To prepare, place the herbs in a muslin tea bag, an English tea strainer, or stainless-steal mesh tea ball, then moisten them with a small amount of filtered water and place in a Mason jar; fill the vessel with room temperature water. Then suspend the tea bag or ball at the top of the vessel (submerged in the water).
Cold infusions enhance herbal extraction by passively circulation process to improve the extraction of the herbs. Allow to steep overnight. Consume the infusion the next morning.
A decoction effectively extracts dense plant materials such as barks, roots, seeds, and nuts.

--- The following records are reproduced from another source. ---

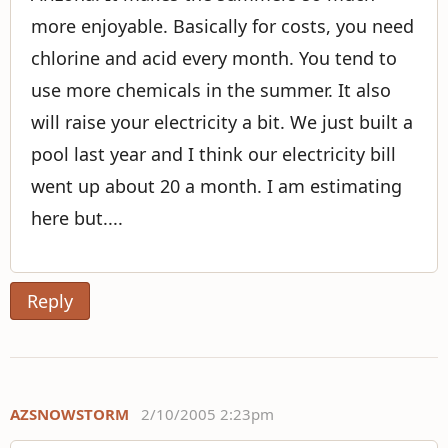
more enjoyable. Basically for costs, you need
chlorine and acid every month. You tend to
use more chemicals in the summer. It also
will raise your electricity a bit. We just built a
pool last year and I think our electricity bill
went up about 20 a month. I am estimating
here but....
Reply
AZSNOWSTORM
2/10/2005 2:23pm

Directions: Place the herbs in a vessel with cold water and a tightly-fitting lid. Bring the water and herbs to a gentle boil and turn the heat down to a low rolling simmer; allow to simmer for 20 - 60 minutes. Generally, the longer the tea simmers, the sweeter and more harmonious the result. Take care not to allow the water level to drop too low as the water boils off; to prevent this, increase the initial water volume by 50-100%, especially when simmering the tea for a long time. After removing from heat, either strain the tea immediately or allow the herbs to steep in the water up to 24 hours before consuming.
Combining More Dense and Delicate Plant Parts in Tea Blends
Some recipes call for combining herbs that need different preparation methods. To prepare, separate the herbs into two groups: denser herbs that need decoction, and delicate herbs that need infusion. To proceed, first decoct the denser herbs; then remove the tea from the heat source, add the delicate herbs to the pot, and replace the lid. Infuse the herbs at least 30 minutes, then strain and drink.
Proportions for Dry Herbs
Basic Measurement Method - Combine four to six tablespoons of dry herb per 30-32 ounces (one quart) water.
Standard American Pharmacopoeia Proportions - Combine one ounce of herb (approximately 30 grams) to 30 ounces of water (by volume).
Standard European Pharmacopoeia Method - Combine 50 gm of herb to 1000 ml of water. The Simpler’s method combines 6-8 tablespoons of herb with each quart of water.
Proportions for Fresh Herbs (Simpler’s Method)
Fresh herbs have high water content and tend to be less concentrated than dry herbs. For this reason, when preparing tea using fresh herbs, it is best to use larger volumes of plant material than when using dry herbs. Pack the vessel one-half to three-quarters full with fresh herbs, then fill the vessel with hot water.
Herbal tea is often made in one-quart batches and is best prepared fresh each day. However, if the tea is refrigerated or stored in a very cool environment, it can last up to 48 hours before it begins to taste flat or starts fermenting.
When treating acute health conditions, it is best to drink small doses of tea frequently - about four to six ounces every one to two hours throughout the day. When treating chronic health conditions, less frequent dosing is acceptable - consume eight to ten ounces, two to three times daily. Teas are most quickly absorbed on an empty stomach.